Got one and love it. The only problem is that it is not a 1″ barrel diameter but roughly a 1.3″ barrel diameter. Other than that I would definitely recommend it.
I hate mine. I don’t use it all the time, but I want to have a flashlight when I need one. However, every time I go to use it, the batteries are dead. I change them, yet don’t use the flashlight for a while, and when I come back the batteries are dead AGAIN. This thing is an expensive paperweight.
How do I replace the batteries on the Nebo Redline Select flashlight??Thank you!

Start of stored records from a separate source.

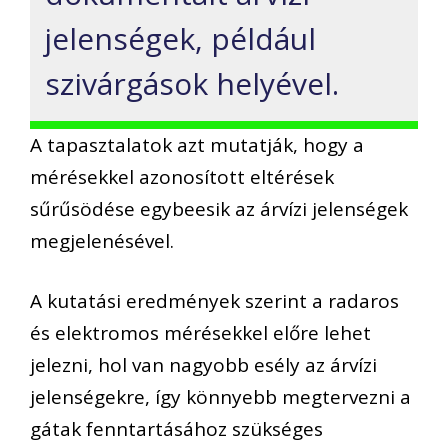
jelenségek, például
szivárgások helyével.
A tapasztalatok azt mutatják, hogy a
mérésekkel azonosított eltérések
sűrűsödése egybeesik az árvízi jelenségek
megjelenésével.
A kutatási eredmények szerint a radaros
és elektromos mérésekkel előre lehet
jelezni, hol van nagyobb esély az árvízi
jelenségekre, így könnyebb megtervezni a
gátak fenntartásához szükséges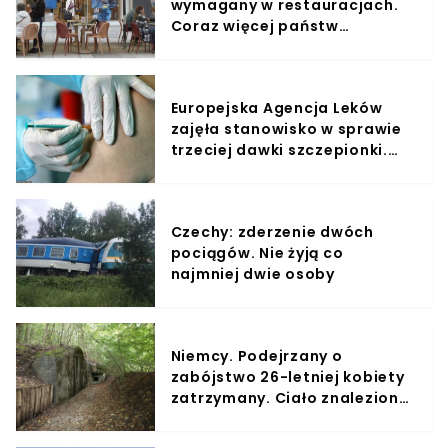
wymagany w restauracjach.
Coraz więcej państw
wprowadza ograniczenia
Europejska Agencja Leków
zajęła stanowisko w sprawie
trzeciej dawki szczepionki.
Nie wyklucza wprowadzenia
takiej konieczności
Czechy: zderzenie dwóch
pociągów. Nie żyją co
najmniej dwie osoby
Niemcy. Podejrzany o
zabójstwo 26-letniej kobiety
zatrzymany. Ciało znaleziono
w nazistowskim bunkrze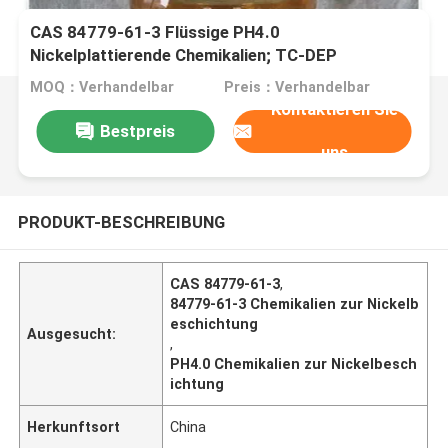
CAS 84779-61-3 Flüssige PH4.0
Nickelplattierende Chemikalien; TC-DEP
MOQ：Verhandelbar
Preis：Verhandelbar
Kontaktieren Sie
Bestpreis
uns
PRODUKT-BESCHREIBUNG
CAS 84779-61-3
,
84779-61-3 Chemikalien zur Nickelb
eschichtung
Ausgesucht:
,
PH4.0 Chemikalien zur Nickelbesch
ichtung
Herkunftsort
China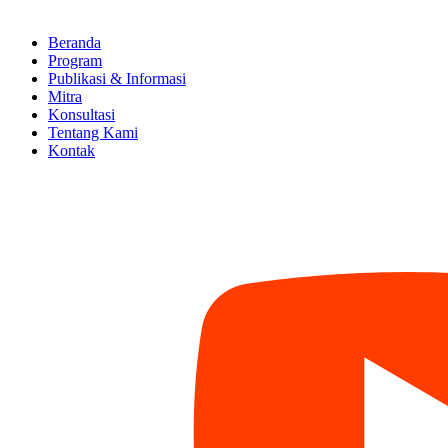
Beranda
Program
Publikasi & Informasi
Mitra
Konsultasi
Tentang Kami
Kontak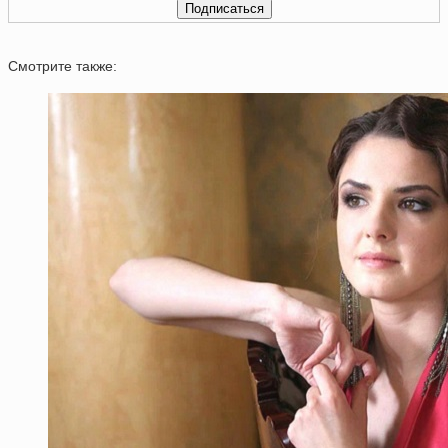
Смотрите также: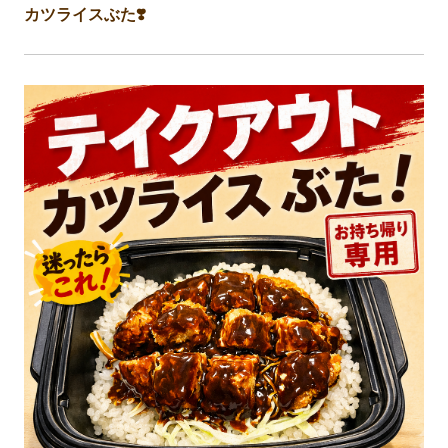
カツライスぶた❣️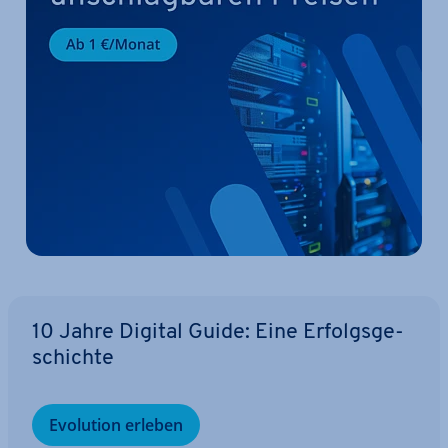
10 Jahre Digital Guide: Eine Er­folgs­ge­
schich­te
Evolution erleben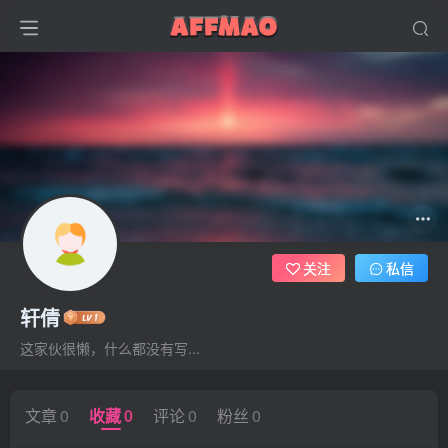
关注
私信
轩倩
这家伙很懒，什么都没有写...
文章
0
收藏
0
评论
0
粉丝
0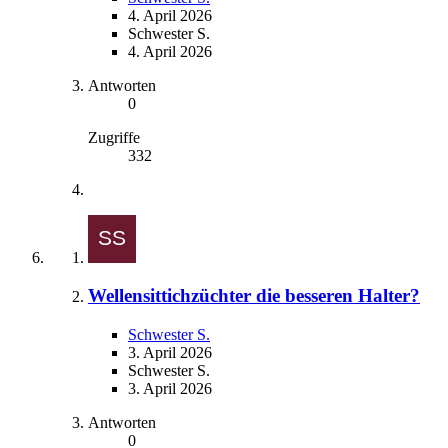
4. April 2026
Schwester S.
4. April 2026
Antworten
0
Zugriffe
332
Wellensittichzüchter die besseren Halter?
Schwester S.
3. April 2026
Schwester S.
3. April 2026
Antworten
0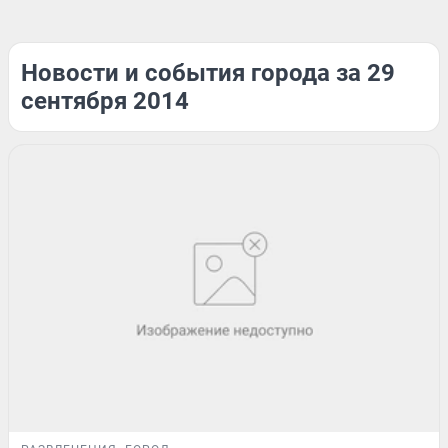
Новости и события города за 29
сентября 2014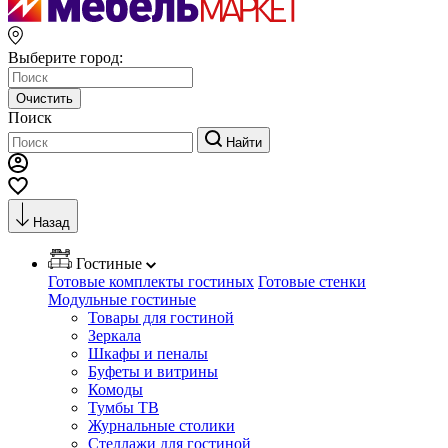
Выберите город:
Очистить
Поиск
Найти
Назад
Гостиные
Готовые комплекты гостиных
Готовые стенки
Модульные гостиные
Товары для гостиной
Зеркала
Шкафы и пеналы
Буфеты и витрины
Комоды
Тумбы ТВ
Журнальные столики
Стеллажи для гостиной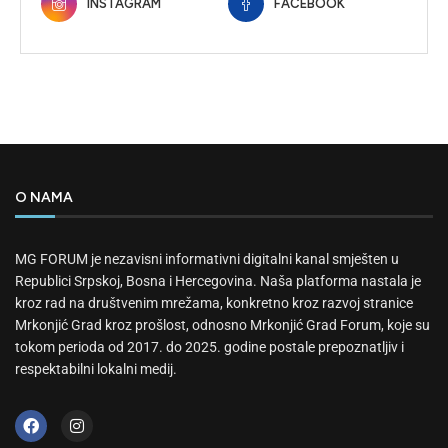
INSTAGRAM
FACEBOOK
O NAMA
MG FORUM je nezavisni informativni digitalni kanal smješten u
Republici Srpskoj, Bosna i Hercegovina. Naša platforma nastala je
kroz rad na društvenim mrežama, konkretno kroz razvoj stranice
Mrkonjić Grad kroz prošlost, odnosno Mrkonjić Grad Forum, koje su
tokom perioda od 2017. do 2025. godine postale prepoznatljiv i
respektabilni lokalni medij.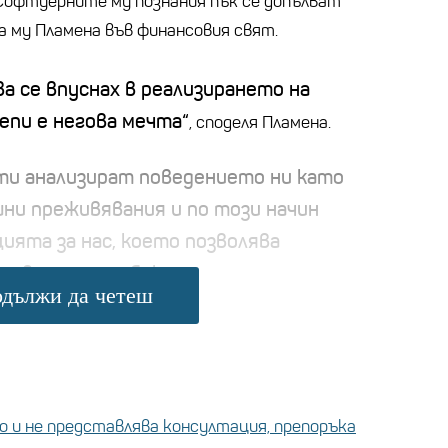
Софтуерните му познания пък се допълват
а му Пламена във финансовия свят.
ва се впуснах в реализирането на
enu е негова мечта“
, споделя Пламена.
и анализират поведението ни като
ни преживявания и по този начин
ията за нас, което позволява
и в дадения обект.
дължи да четеш
 и не представлява консултация, препоръка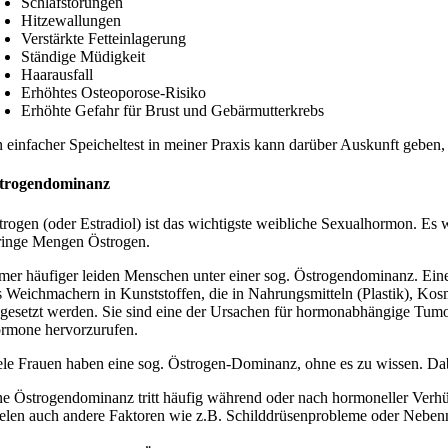
Schlafstörungen
Hitzewallungen
Verstärkte Fetteinlagerung
Ständige Müdigkeit
Haarausfall
Erhöhtes Osteoporose-Risiko
Erhöhte Gefahr für Brust und Gebärmutterkrebs
n einfacher Speicheltest in meiner Praxis kann darüber Auskunft geben
trogendominanz
trogen (oder Estradiol) ist das wichtigste weibliche Sexualhormon. Es
ringe Mengen Östrogen.
mer häufiger leiden Menschen unter einer sog. Östrogendominanz. Eine
s Weichmachern in Kunststoffen, die in Nahrungsmitteln (Plastik), Ko
ngesetzt werden. Sie sind eine der Ursachen für hormonabhängige Tum
rmone hervorzurufen.
ele Frauen haben eine sog. Östrogen-Dominanz, ohne es zu wissen. Dab
ne Östrogendominanz tritt häufig während oder nach hormoneller Verhü
ielen auch andere Faktoren wie z.B. Schilddrüsenprobleme oder Neben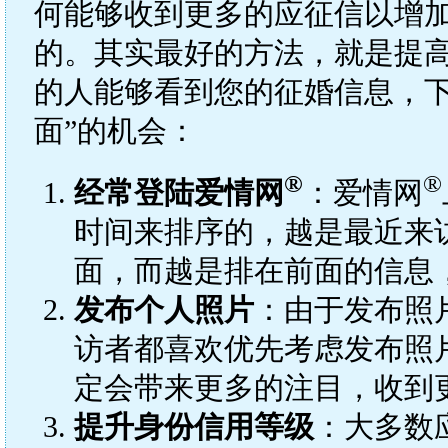
何能够收到更多的应征信以增
的。其实最好的方法，就是提高
的人能够看到您的征婚信息，下
面”的机会：
®
®
经常登陆爱情网
：爱情网
时间来排序的，越是最近来
面，而越是排在前面的信息
发布个人照片
：由于发布照
访者都喜欢优先考虑发布照
定会带来更多的注目，收到
提升身份信用等级
：大多数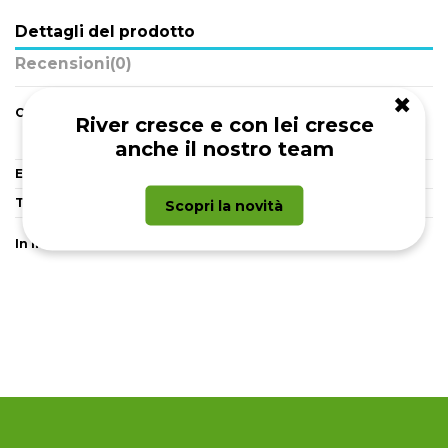
Dettagli del prodotto
Recensioni
(0)
✖
Campi di applicazione
Cleaning management
River cresce e con lei cresce
Ho.re.ca.
anche il nostro team
Industria
E-COMMERCE
Articolo WEB
Tipo prodotto
Sacchi nettezza urbana / bio
Scopri la novità
In magazzino
9 Articoli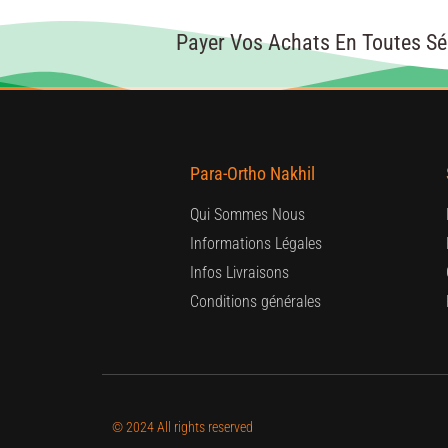
Payer Vos Achats En Toutes Sé
Para-Ortho Nakhil
Qui Sommes Nous
Informations Légales
Infos Livraisons
Conditions générales
© 2024 All rights reserved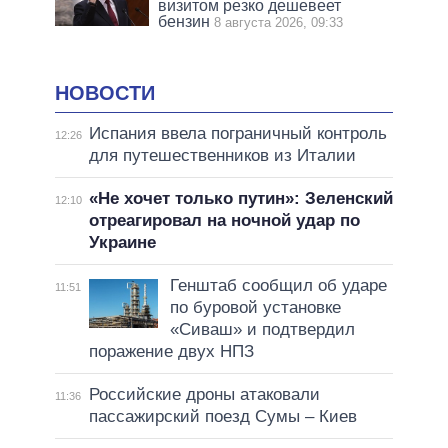
визитом резко дешевеет
бензин
8 августа 2026, 09:33
НОВОСТИ
Испания ввела пограничный контроль
12:26
для путешественников из Италии
«Не хочет только путин»: Зеленский
12:10
отреагировал на ночной удар по
Украине
Генштаб сообщил об ударе
11:51
по буровой установке
«Сиваш» и подтвердил
поражение двух НПЗ
Российские дроны атаковали
11:36
пассажирский поезд Сумы – Киев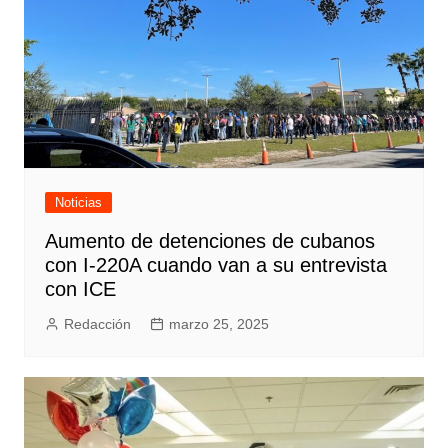
Noticias
Aumento de detenciones de cubanos
con I-220A cuando van a su entrevista
con ICE
Redacción
marzo 25, 2025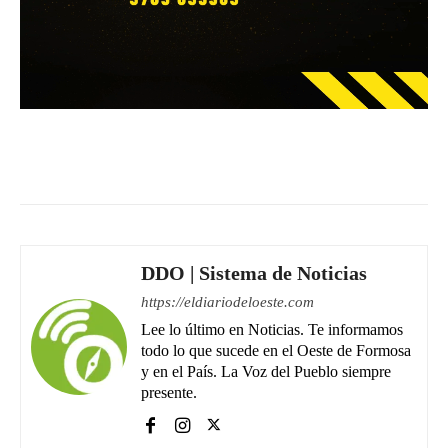
Facebook
WhatsApp
Email
DDO | Sistema de Noticias
https://eldiariodeloeste.com
Lee lo último en Noticias. Te informamos
todo lo que sucede en el Oeste de Formosa
y en el País. La Voz del Pueblo siempre
presente.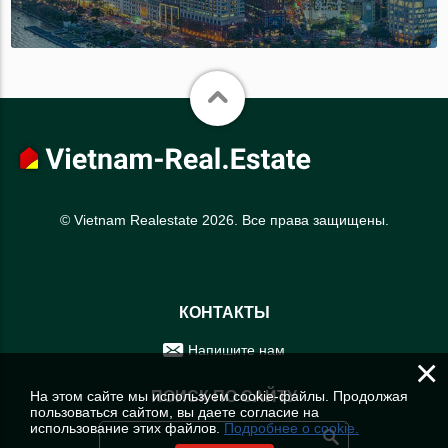
© Vietnam Realestate 2026. Все права защищены.
КОНТАКТЫ
Напишите нам
×
На этом сайте мы используем cookie-файлы. Продолжая
ПОИСК ПО САЙТУ
пользоваться сайтом, вы даете согласие на
использование этих файлов.
Подробнее о cookie.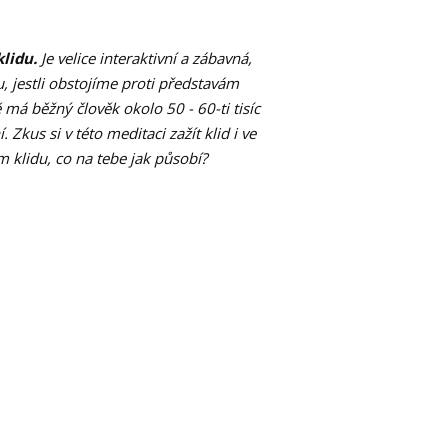
lidu.
Je velice interaktivní a zábavná,
, jestli obstojíme proti představám
 má běžný člověk okolo 50 - 60-ti tisíc
kus si v této meditaci zažít klid i ve
ém klidu, co na tebe jak působí?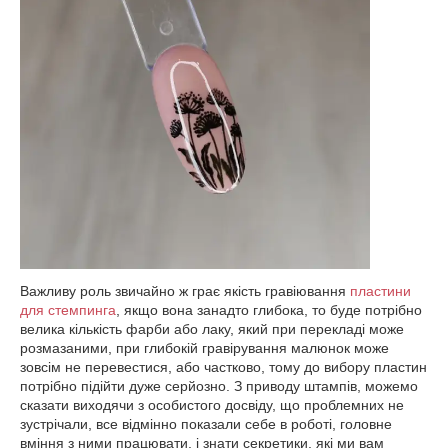
Важливу роль звичайно ж грає якість гравіювання
пластини
для стемпинга
, якщо вона занадто глибока, то буде потрібно
велика кількість фарби або лаку, який при перекладі може
розмазаними, при глибокій гравірування малюнок може
зовсім не перевестися, або частково, тому до вибору пластин
потрібно підійти дуже серйозно. З приводу штампів, можемо
сказати виходячи з особистого досвіду, що проблемних не
зустрічали, все відмінно показали себе в роботі, головне
вміння з ними працювати, і знати секретики, які ми вам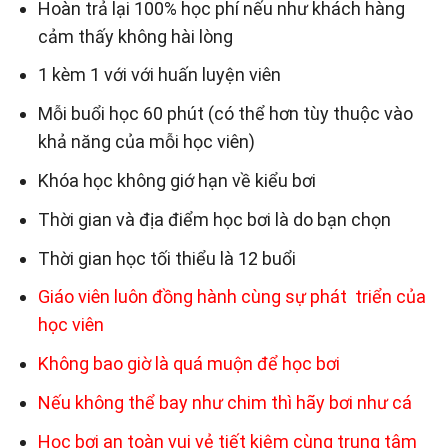
Hoàn trả lại 100% học phí nếu như khách hàng
cảm thấy không hài lòng
1 kèm 1 với với huấn luyện viên
Mỗi buổi học 60 phút (có thể hơn tùy thuộc vào
khả năng của mỗi học viên)
Khóa học không giớ hạn về kiểu bơi
Thời gian và địa điểm học bơi là do bạn chọn
Thời gian học tối thiểu là 12 buổi
Giáo viên luôn đồng hành cùng sự phát triển của
học viên
Không bao giờ là quá muộn để học bơi
Nếu không thể bay như chim thì hãy bơi như cá
Học bơi an toàn vui vẻ tiết kiệm cùng trung tâm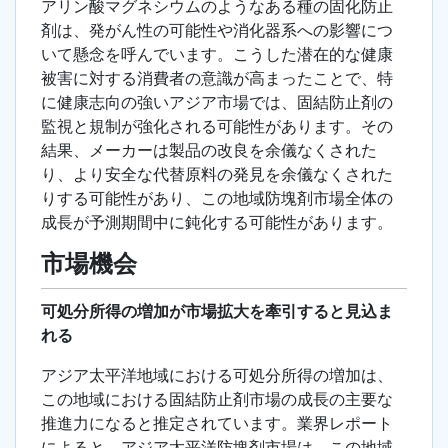
アリン酸マグネシウムのようなある種の固化防止
剤は、発がん性の可能性や消化器系への影響につ
いて懸念を呼んでいます。こうした潜在的な健康
被害に対する消費者の意識が高まったことで、特
に健康志向の強いアジア市場では、固結防止剤の
監視と規制が強化される可能性があります。その
結果、メーカーは製品の改良を余儀なくされた
り、より安全な代替原料の発見を余儀なくされた
りする可能性があり、この地域防塊剤市場全体の
成長が予測期間中に鈍化する可能性があります。
市場機会
可処分所得の増加が市場拡大を牽引すると見込ま
れる
アジア太平洋地域における可処分所得の増加は、
この地域における固結防止剤市場の成長の主要な
推進力になると推定されています。業界レポート
によると、アジア太平洋防塊剤市場は、この地域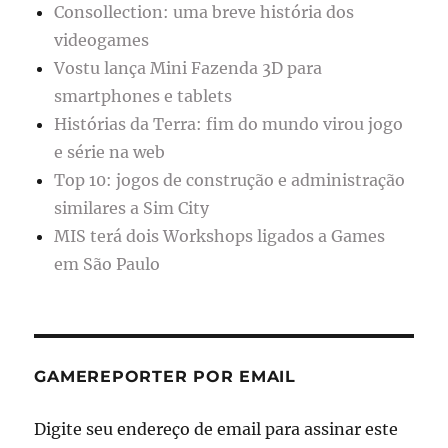
Consollection: uma breve história dos
videogames
Vostu lança Mini Fazenda 3D para
smartphones e tablets
Histórias da Terra: fim do mundo virou jogo
e série na web
Top 10: jogos de construção e administração
similares a Sim City
MIS terá dois Workshops ligados a Games
em São Paulo
GAMEREPORTER POR EMAIL
Digite seu endereço de email para assinar este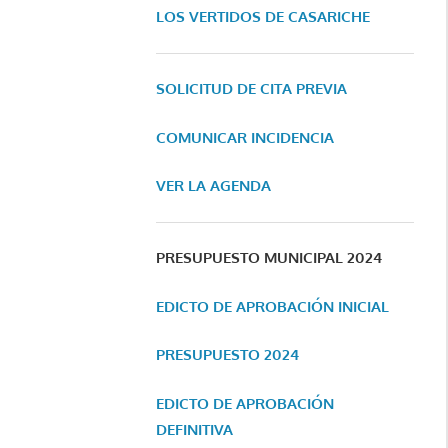
LOS VERTIDOS DE CASARICHE
SOLICITUD DE CITA PREVIA
COMUNICAR INCIDENCIA
VER LA AGENDA
PRESUPUESTO MUNICIPAL 2024
EDICTO DE APROBACIÓN INICIAL
PRESUPUESTO 2024
EDICTO DE APROBACIÓN
DEFINITIVA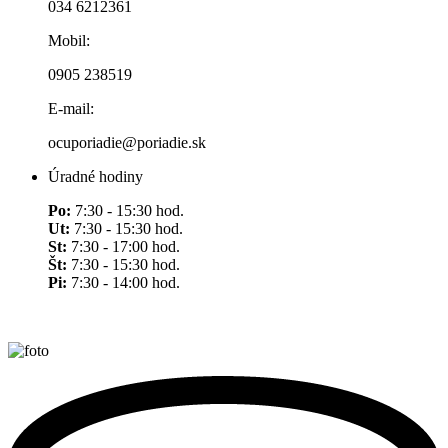
034 6212361
Mobil:
0905 238519
E-mail:
ocuporiadie@poriadie.sk
Úradné hodiny
Po:
7:30 - 15:30 hod.
Ut:
7:30 - 15:30 hod.
St:
7:30 - 17:00 hod.
Št:
7:30 - 15:30 hod.
Pi:
7:30 - 14:00 hod.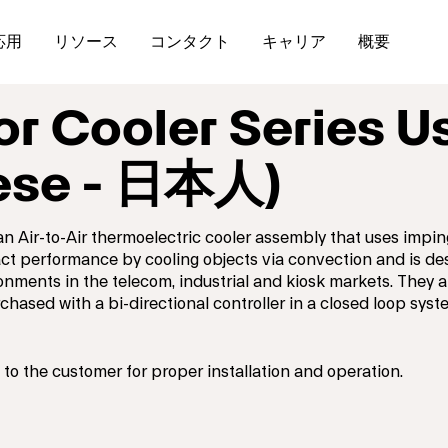
応用
リソース
コンタクト
キャリア
概要
r Cooler Series U
ese - 日本人)
an Air-to-Air thermoelectric cooler assembly that uses imp
act performance by cooling objects via convection and is de
onments in the telecom, industrial and kiosk markets. They a
chased with a bi-directional controller in a closed loop syst
to the customer for proper installation and operation.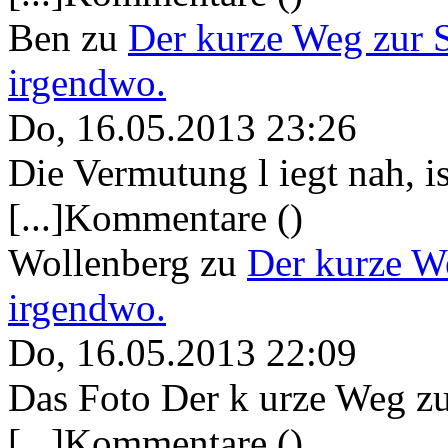
Ben
zu
Der kurze Weg zur 
irgendwo.
Do, 16.05.2013 23:26
Die Vermutung l iegt nah, ist
[...]Kommentare ()
Wollenberg
zu
Der kurze W
irgendwo.
Do, 16.05.2013 22:09
Das Foto Der k urze Weg zu
[...]Kommentare ()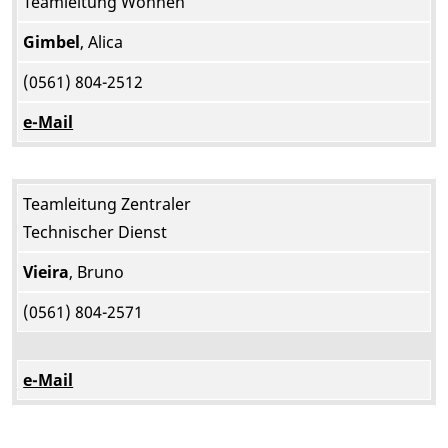
Teamleitung Wohnen
Gimbel
, Alica
(0561) 804-2512
e-Mail
Teamleitung Zentraler
Technischer Dienst
Vieira
, Bruno
(0561) 804-2571
e-Mail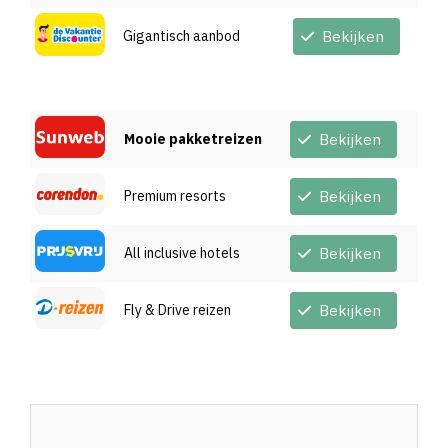
Gigantisch aanbod
Bekijken
Mooie pakketreizen
Bekijken
Premium resorts
Bekijken
All inclusive hotels
Bekijken
Fly & Drive reizen
Bekijken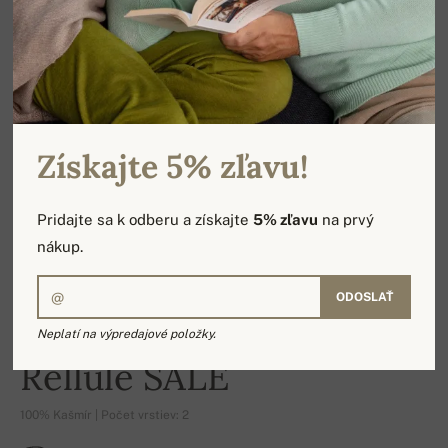
Získajte 5% zľavu!
Pridajte sa k odberu a získajte
5% zľavu
na prvý
nákup.
ODOSLAŤ
Neplatí na výpredajové položky.
-14%
Rellule SALE
100% Kašmír | Počet vrstiev: 2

I love the Nebo Redline flashlight but some of these guys commenting or right it does chew through batteries really really quickly but other than that I’m a plumber so I’m in crawl spaces and down in basements and I come to rely on that flashlight like a pocket knife so now I’ve developed a problem along with a pocket knife problem both of which I am very very picky about all in all aside from those small issues and is a fantastic product
Purchased mine in 2013 for a 340 mile kayak race. the ability to throw a spotlight a couple hundred yards away was a life saver at night. I could spot river markers, debris and wing dikes in plenty of time to react appropriately. The low power setting on the flood setting was good for in boat use without completely destroying my night vision. Since its LED it would have been nice to have a red light option for night use. I have kept the light in my tool bag at work since then where it tends to get abused by the other tools. Its gets used occasionally and always turns on when i need it. The magnetic base is very handy for hands free operation. The spotlight is handy when i need to draw somebodies attention to a small component in a dark area. I have only replaced the batteries twice in 6 years. The newest version is rechargeable and can be used as a power source for a phone. Just cant bring myself to upgrade since this one has worked so well for me
Does it matter what kind of batteries I use in this flash light? It belonged to my husband and he passed away.
I’m sorry to hear about your husband.
As far as I am aware, it can be used with alkaline batteries. Generally, for long-storage use, such as with flashlights that are not often used, it might be worth using Lithium cells (AA or AAA sized depending on the flashlight). Lithium cells have a longer shelf life than alkaline and they are not supposed to be leak-proof, something that is definitely not true with alkaline batteries.